Justiça cobra R$203 milhões de Lalau e outros
A juíza federal Elizabeth Leão, titular da 12ª Vara Federal Cível em São Paulo, condenou os envolvidos no superfaturamento da construção do Fórum Trabalhista de São Paulo a restituírem os prejuízos causados ao patrimônio público, estimados em R$203 milhões hoje. Entre os condenados estão o ex-juiz Nicolau dos Santos Neto, o ex-senador Luiz Estevão de Oliveira Neto e os empresários Fábio Monteiro de Barros Filho, José Eduardo Correa Teixeira Ferraz e Antônio Carlos da Gama e Silva.
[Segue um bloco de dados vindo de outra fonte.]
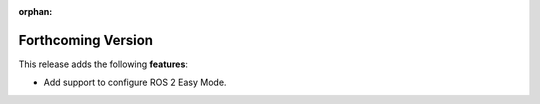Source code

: .. add orphan tag when new info added to this file

:orphan:

###################
Forthcoming Version
###################

This release adds the following **features**:

* Add support to configure ROS 2 Easy Mode.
Com exceção deste último, todos os outros tiveram também os seus direitos políticos suspensos por dez anos. A acusação contra Délvio Buffulin, presidente do TRT da 2ªRegião (TRT2) entre 1996 e 1998, foi julgada improcedente. Cabe recurso da decisão.
Ana Arraes assume vaga no TCU
A ex-líder do PSB na Câmara dos Deputados, Ana Arraes (PE), assumiu ontem vaga no Tribunal de Contas da União (TCU). Ela é a segunda mulher a ocupar o cargo de ministra da Corte e terá pela frente a tarefa de fiscalizar obras e finanças da administração pública federal. Mesmo em meio à crise política com a saída do ministro do Esporte, Orlando Silva, a presidente Dilma Rousseff prestigiou a cerimônia de posse.
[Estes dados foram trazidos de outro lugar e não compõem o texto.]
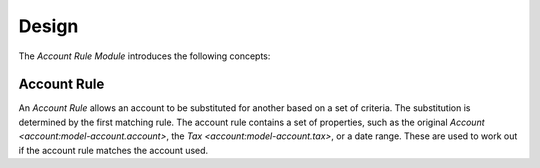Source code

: ******
Design
******

The *Account Rule Module* introduces the following concepts:

.. _model-account.account.rule:

Account Rule
============

An *Account Rule* allows an account to be substituted for another based on a
set of criteria.
The substitution is determined by the first matching rule.
The account rule contains a set of properties, such as the original `Account
<account:model-account.account>`, the `Tax <account:model-account.tax>`, or a
date range.
These are used to work out if the account rule matches the account used.


.. seealso::

   The available account rules can be found by opening the main menu item:

      |Financial --> Configuration --> General Account --> Account Rules|__

      .. |Financial --> Configuration --> General Account --> Account Rules| replace:: :menuselection:`Financial --> Configuration --> General Account --> Account Rules`
      __ https://demo.tryton.org/model/account.account.rule
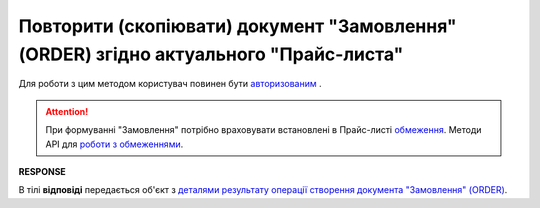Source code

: #################################################################################################
**Повторити (скопіювати) документ "Замовлення" (ORDER) згідно актуального "Прайс-листа"**
#################################################################################################

Для роботи з цим методом користувач повинен бути `авторизованим <https://wiki.edin.ua/uk/latest/Distribution/EDIN_2_0/API_2_0/Methods/Authorization.html>`__ .

.. attention:: 
   При формуванні "Замовлення" потрібно враховувати встановлені в Прайс-листі `обмеження <https://wiki.edin.ua/uk/latest/Distribution/EDIN_2_0/Instructions_2_0/Instruktsiia_dlia_dystrybiutora.html#id6>`__. Методи API для `роботи з обмеженнями <https://wiki.edin.ua/uk/latest/Distribution/EDIN_2_0/API_2_0/Distribution_API_2_0_list.html#id2>`__.

.. csv-table:: 
  :file: DistribexOrderCopy.csv
  :widths:  10, 41
  :stub-columns: 0

**RESPONSE**

В тілі **відповіді** передається об'єкт з `деталями результату операції створення документа "Замовлення" (ORDER) <https://wiki.edin.ua/uk/latest/Distribution/EDIN_2_0/API_2_0/Methods/EveryBody/DistribexOrderResult.html>`__.


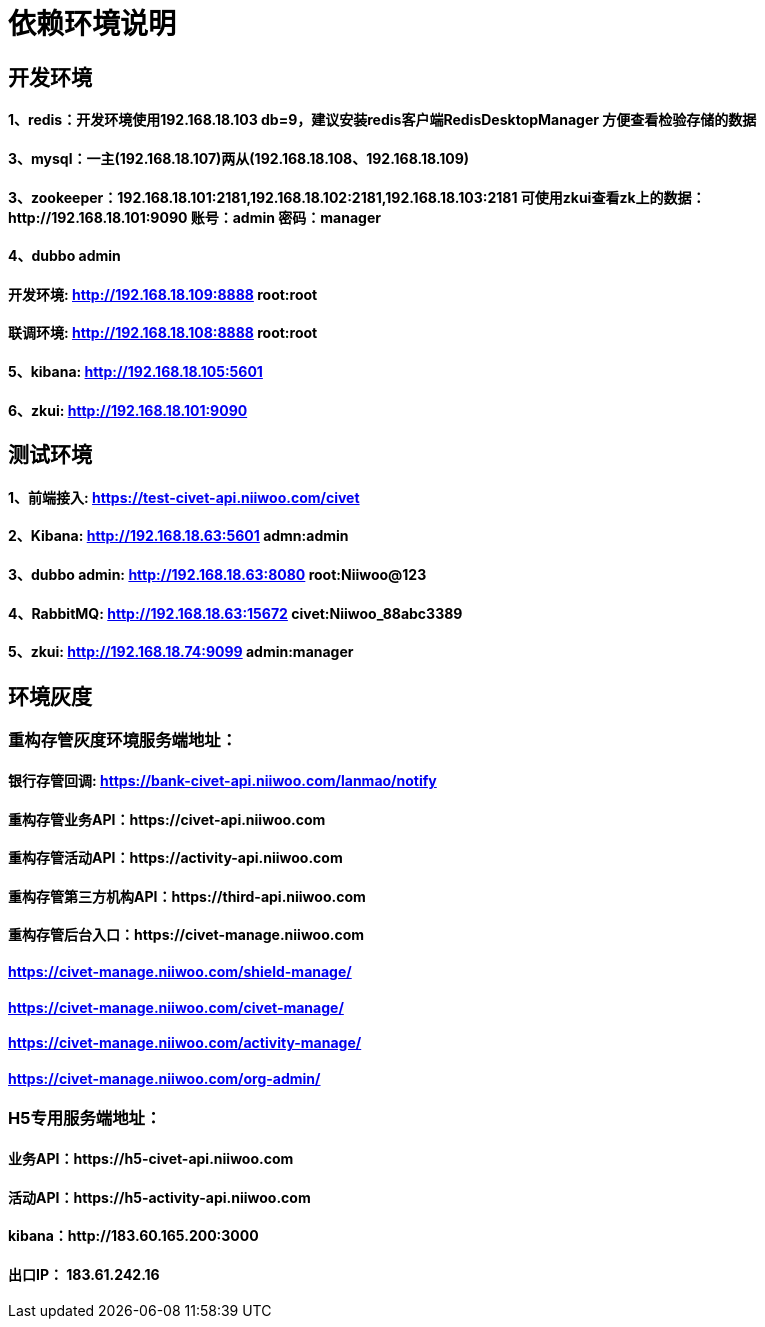= 依赖环境说明

== 开发环境

==== 1、redis：开发环境使用192.168.18.103 db=9，建议安装redis客户端RedisDesktopManager 方便查看检验存储的数据

==== 3、mysql：一主(192.168.18.107)两从(192.168.18.108、192.168.18.109)

==== 3、zookeeper：192.168.18.101:2181,192.168.18.102:2181,192.168.18.103:2181 可使用zkui查看zk上的数据：http://192.168.18.101:9090 账号：admin 密码：manager

==== 4、dubbo admin
==== 开发环境:	http://192.168.18.109:8888  root:root
==== 联调环境:  http://192.168.18.108:8888  root:root

==== 5、kibana: http://192.168.18.105:5601

==== 6、zkui: http://192.168.18.101:9090

== 测试环境

==== 1、前端接入: https://test-civet-api.niiwoo.com/civet

==== 2、Kibana: http://192.168.18.63:5601 admn:admin

==== 3、dubbo admin: http://192.168.18.63:8080 root:Niiwoo@123

==== 4、RabbitMQ: http://192.168.18.63:15672 civet:Niiwoo_88abc3389

==== 5、zkui: http://192.168.18.74:9099 admin:manager

== 环境灰度

=== 重构存管灰度环境服务端地址：
==== 银行存管回调: https://bank-civet-api.niiwoo.com/lanmao/notify
==== 重构存管业务API：https://civet-api.niiwoo.com
==== 重构存管活动API：https://activity-api.niiwoo.com
==== 重构存管第三方机构API：https://third-api.niiwoo.com
==== 重构存管后台入口：https://civet-manage.niiwoo.com
==== https://civet-manage.niiwoo.com/shield-manage/
==== https://civet-manage.niiwoo.com/civet-manage/
==== https://civet-manage.niiwoo.com/activity-manage/
==== https://civet-manage.niiwoo.com/org-admin/

=== H5专用服务端地址：
==== 业务API：https://h5-civet-api.niiwoo.com
==== 活动API：https://h5-activity-api.niiwoo.com

==== kibana：http://183.60.165.200:3000

==== 出口IP： 183.61.242.16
Ana Arraes ocupará a cadeira deixada por Ubiratan Aguiar, que se aposentou este ano. A indicação para a vaga cabe à Câmara. A disputa foi acirrada, mas Ana contou com a influência do filho, o governador de Pernambuco, Eduardo Campos (PSB), na campanha, elegendo-se com 222 votos. A primeira ministra do TCU foi Élvia Lordello, nomeada em 1987. A posse foi prestigiada por inúmeras autoridades, entre elas políticos investigados por desvios de verba pública, como o deputado Paulo Maluf (PP-SP).
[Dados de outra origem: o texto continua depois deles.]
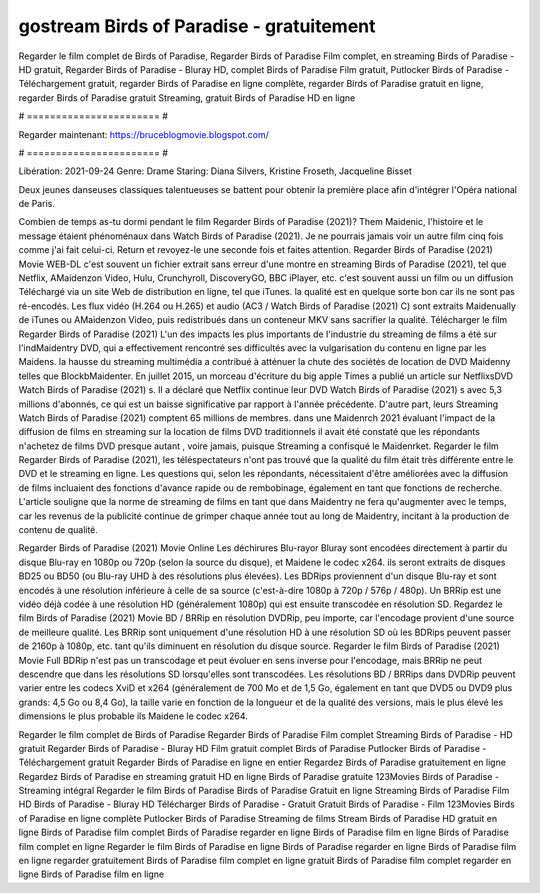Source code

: gostream Birds of Paradise - gratuitement
======================
Regarder le film complet de Birds of Paradise, Regarder Birds of Paradise Film complet, en streaming Birds of Paradise - HD gratuit, Regarder Birds of Paradise - Bluray HD, complet Birds of Paradise Film gratuit, Putlocker Birds of Paradise - Téléchargement gratuit, regarder Birds of Paradise en ligne complète, regarder Birds of Paradise gratuit en ligne, regarder Birds of Paradise gratuit Streaming, gratuit Birds of Paradise HD en ligne

# ======================= #

Regarder maintenant: https://bruceblogmovie.blogspot.com/

# ======================= #

Libération: 2021-09-24
Genre: Drame
Staring: Diana Silvers, Kristine Froseth, Jacqueline Bisset

Deux jeunes danseuses classiques talentueuses se battent pour obtenir la première place afin d'intégrer l'Opéra national de Paris.

Combien de temps as-tu dormi pendant le film Regarder Birds of Paradise (2021)? Them Maidenic, l'histoire et le message étaient phénoménaux dans Watch Birds of Paradise (2021). Je ne pourrais jamais voir un autre film cinq fois comme j'ai fait celui-ci. Return  et revoyez-le une seconde fois et  faites attention. Regarder Birds of Paradise (2021) Movie WEB-DL c'est souvent  un fichier extrait sans erreur d'une montre en streaming Birds of Paradise (2021), tel que  Netflix, AMaidenzon Video, Hulu, Crunchyroll, DiscoveryGO, BBC iPlayer, etc. c'est souvent  aussi un film ou un  diffusion  Téléchargé via un site Web de distribution en ligne, tel que  iTunes.  la qualité est en quelque sorte  bon car ils ne sont pas ré-encodés. Les flux vidéo (H.264 ou H.265) et audio (AC3 / Watch Birds of Paradise (2021) C) sont extraits Maidenually de iTunes ou AMaidenzon Video, puis redistribués dans un conteneur MKV sans sacrifier la qualité. Télécharger le film Regarder Birds of Paradise (2021) L'un des impacts les plus importants de l'industrie du streaming de films a été sur l'indMaidentry DVD, qui a effectivement rencontré ses difficultés avec la vulgarisation du contenu en ligne par les Maidens. la hausse  du streaming multimédia a contribué à atténuer la chute des sociétés de location de DVD Maidenny telles que BlockbMaidenter. En juillet 2015, un morceau d'écriture  du  big apple  Times a publié un article sur NetflixsDVD Watch Birds of Paradise (2021) s. Il a déclaré que Netflix continue  leur DVD Watch Birds of Paradise (2021) s avec 5,3 millions d'abonnés, ce qui  est un  baisse significative par rapport à l'année précédente. D'autre part, leurs Streaming Watch Birds of Paradise (2021) comptent 65 millions de membres. dans une  Maidenrch 2021 évaluant l'impact de la diffusion de films en streaming sur la location de films DVD traditionnels il avait été  constaté que les répondants n'achetez  de films DVD presque autant , voire jamais, puisque Streaming a  confisqué  le Maidenrket. Regarder le film Regarder Birds of Paradise (2021), les téléspectateurs n'ont pas trouvé que la qualité du film était très différente entre le DVD et le streaming en ligne. Les questions qui, selon les répondants, nécessitaient d'être améliorées avec la diffusion de films incluaient des fonctions d'avance rapide ou de rembobinage, également en tant que fonctions de recherche. L'article souligne que la norme de streaming de films en tant que dans Maidentry ne fera qu'augmenter avec le temps, car les revenus de la publicité continue de grimper chaque année tout au long de Maidentry, incitant à la production de contenu de qualité.

Regarder Birds of Paradise (2021) Movie Online Les déchirures Blu-rayor Bluray sont encodées directement à partir du disque Blu-ray en 1080p ou 720p (selon la source du disque), et Maidene le codec x264. ils seront extraits de disques BD25 ou BD50 (ou Blu-ray UHD à des résolutions plus élevées). Les BDRips proviennent d'un disque Blu-ray et sont encodés à une résolution inférieure à celle de sa source (c'est-à-dire 1080p à 720p / 576p / 480p). Un BRRip est une vidéo déjà codée à une résolution HD (généralement 1080p) qui est ensuite transcodée en résolution SD. Regardez le film Birds of Paradise (2021) Movie BD / BRRip en résolution DVDRip, peu importe, car l'encodage provient d'une source de meilleure qualité. Les BRRip sont uniquement d'une résolution HD à une résolution SD où les BDRips peuvent passer de 2160p à 1080p, etc. tant qu'ils diminuent en résolution du disque source. Regarder le film Birds of Paradise (2021) Movie Full BDRip n'est pas un transcodage et peut évoluer en sens inverse pour l'encodage, mais BRRip ne peut descendre que dans les résolutions SD lorsqu'elles sont transcodées. Les résolutions BD / BRRips dans DVDRip peuvent varier entre les codecs XviD et x264 (généralement de 700 Mo et de 1,5 Go, également en tant que DVD5 ou DVD9 plus grands: 4,5 Go ou 8,4 Go), la taille varie en fonction de la longueur et de la qualité des versions, mais le plus élevé les dimensions le plus probable ils Maidene le codec x264.

Regarder le film complet de Birds of Paradise
Regarder Birds of Paradise Film complet
Streaming Birds of Paradise - HD gratuit
Regarder Birds of Paradise - Bluray HD
Film gratuit complet Birds of Paradise
Putlocker Birds of Paradise - Téléchargement gratuit
Regarder Birds of Paradise en ligne en entier
Regardez Birds of Paradise gratuitement en ligne
Regardez Birds of Paradise en streaming gratuit
HD en ligne Birds of Paradise gratuite
123Movies Birds of Paradise - Streaming intégral
Regarder le film Birds of Paradise
Birds of Paradise Gratuit en ligne
Streaming Birds of Paradise Film HD
Birds of Paradise - Bluray HD
Télécharger Birds of Paradise - Gratuit
Gratuit Birds of Paradise - Film
123Movies Birds of Paradise en ligne complète
Putlocker Birds of Paradise Streaming de films
Stream Birds of Paradise HD gratuit en ligne
Birds of Paradise film complet
Birds of Paradise regarder en ligne
Birds of Paradise film en ligne
Birds of Paradise film complet en ligne
Regarder le film Birds of Paradise en ligne
Birds of Paradise regarder en ligne
Birds of Paradise film en ligne regarder gratuitement
Birds of Paradise film complet en ligne gratuit
Birds of Paradise film complet regarder en ligne
Birds of Paradise film en ligne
- Chego ao TCU para cerrar fileiras, sem tréguas, em defesa dos dinheiros públicos - prometeu Ana Arraes, acrescentando: - Digo-o sem assombros: serei implacável no combate à improbidade e ao crime. A nova ministra é advogada e, em seu segundo mandato como deputada federal, foi titular da Comissão de Defesa do Consumidor e vice-líder do bloco PSB-PTB-PCdoB.
STF mantém validade de exame da OAB
O Supremo Tribunal Federal (STF) manteve ontem a necessidade de aprovação no exame da Ordem dos Advogados do Brasil (OAB) como condição para o exercício da profissão. A decisão foi tomada no julgamento de uma ação do bacharel em Direito João Antonio Volante. Ele argumentou que a exigência era um desrespeito a quem tinha conquistado o diploma de graduação em Direito e, portanto, estaria apto para atuar. Por unanimidade, os nove ministros presentes à sessão discordaram da tese. A decisão terá de ser aplicada por outros juízes e tribunais no julgamento de casos semelhantes.